%%

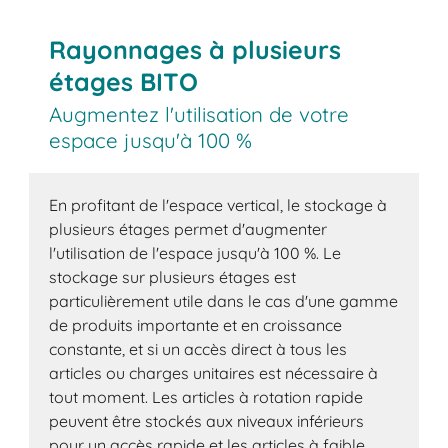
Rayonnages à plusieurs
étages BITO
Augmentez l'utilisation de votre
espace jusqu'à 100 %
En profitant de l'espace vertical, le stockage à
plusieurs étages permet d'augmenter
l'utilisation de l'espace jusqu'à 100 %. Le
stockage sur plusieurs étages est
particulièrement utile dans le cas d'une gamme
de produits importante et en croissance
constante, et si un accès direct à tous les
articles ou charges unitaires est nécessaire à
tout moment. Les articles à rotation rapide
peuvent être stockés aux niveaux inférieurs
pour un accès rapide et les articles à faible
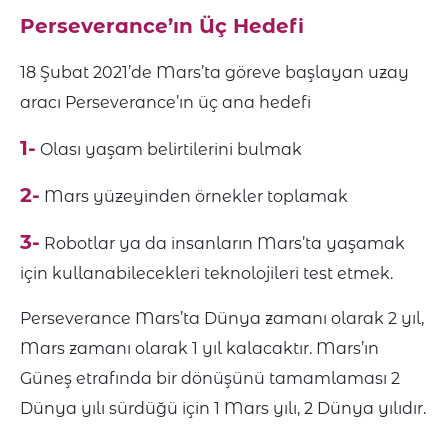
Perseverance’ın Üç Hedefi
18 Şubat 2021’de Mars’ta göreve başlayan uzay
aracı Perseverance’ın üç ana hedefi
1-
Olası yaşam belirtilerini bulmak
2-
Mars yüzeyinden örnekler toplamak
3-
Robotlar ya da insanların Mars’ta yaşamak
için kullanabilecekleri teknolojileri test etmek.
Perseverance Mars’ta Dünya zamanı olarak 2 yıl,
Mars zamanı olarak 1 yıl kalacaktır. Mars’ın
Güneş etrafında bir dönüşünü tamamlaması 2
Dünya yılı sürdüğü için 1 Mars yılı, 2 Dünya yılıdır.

%%
%%

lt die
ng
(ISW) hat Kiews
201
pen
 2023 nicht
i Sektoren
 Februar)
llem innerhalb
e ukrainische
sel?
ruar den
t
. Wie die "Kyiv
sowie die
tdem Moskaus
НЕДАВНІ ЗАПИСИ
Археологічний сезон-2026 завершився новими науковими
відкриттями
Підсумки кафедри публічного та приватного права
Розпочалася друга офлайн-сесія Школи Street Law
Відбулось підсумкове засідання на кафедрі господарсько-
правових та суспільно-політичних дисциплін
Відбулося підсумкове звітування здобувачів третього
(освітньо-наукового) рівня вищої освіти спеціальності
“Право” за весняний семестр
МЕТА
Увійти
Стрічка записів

%%
%%

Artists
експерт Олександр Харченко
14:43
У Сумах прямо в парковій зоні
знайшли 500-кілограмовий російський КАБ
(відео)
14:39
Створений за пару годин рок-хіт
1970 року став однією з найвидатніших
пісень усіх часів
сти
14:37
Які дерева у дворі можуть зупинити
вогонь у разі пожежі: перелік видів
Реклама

%%

Scan the material above for the string "olarak". Copy each line that holds it.

• Answer below
Perseverance Mars’ta Dünya zamanı olarak 2 yıl,
Mars zamanı olarak 1 yıl kalacaktır. Mars’ın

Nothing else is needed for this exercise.